The 2010 Citizens United ruling rejected on First Amendment grounds restrictions in the McCain-Feingold Campaign Reform Act of 2002 on spending for political advertising. In this year’s McCutcheon decision, the high court ruled that limits on how much a donor may contribute in aggregate to candidates for federal office, political parties, and political action committees are also violations of the First Amendment. Both decisions were by 5-4 votes of the justices, with the more conservative Republican appointees voting to strike down the restrictions and the liberal justices, appointed by Democratic presidents, voting to uphold them. Similarly, Thursday’s Judiciary Committee vote was strictly along party lines, with all 10 of the committee’s Democrats voting for the amendment and all eight of its Republican members voting against.
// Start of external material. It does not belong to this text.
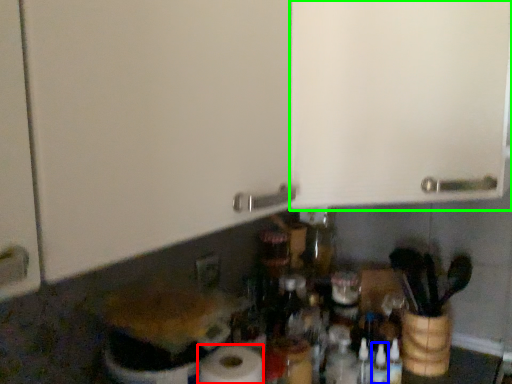
Question: Which is nearer to the paper towel (highlighted by a red box)? bottle (highlighted by a blue box) or cabinetry (highlighted by a green box).

Choices:
 (A) bottle
 (B) cabinetry

Answer: (A)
The Democrats voting for the proposed amendment were Committee Chairman Patrick Leahy (Vermont), Dianne Feinstein (California), Charles Schumer (New York), Dick Durbin (Illinois), Sheldon Whitehead (Rhode Island), Amy Klobuchar and Al Franken (Minnesota), Christopher Coons (Delaware), Richard Blumenthal (Minnesota), and Mazie Hirono (Hawaii). Republicans voting against it were Charles Grassley (Iowa), Orrin Hatch and Mike Lee (Utah); Ted Cruz and John Cornyn (Texas), Lindsey Graham (South Carolina), Jeff Sessions (Alabama), and Jeff Flake (Arizona).
The amendment, as proposed in Senate Joint Resolution 19, says in Section 1:
Congress shall have power to regulate the raising and spending of money and in-kind equivalents with respect to federal elections, including through setting limits on
1) the amount of contributions to candidates for nomination for election to, or for election to, Federal office; and
(2) the amount of funds that may be spent by, in support of, or in opposition to such candidates.
Section 2 gives the same power to the States. And just as McCain-Feingold exempted media corporations from federal regulation, S.J. Res. 19 states in Section 3: “Nothing in this article shall be construed to grant Congress the power to abridge the freedom of the press.”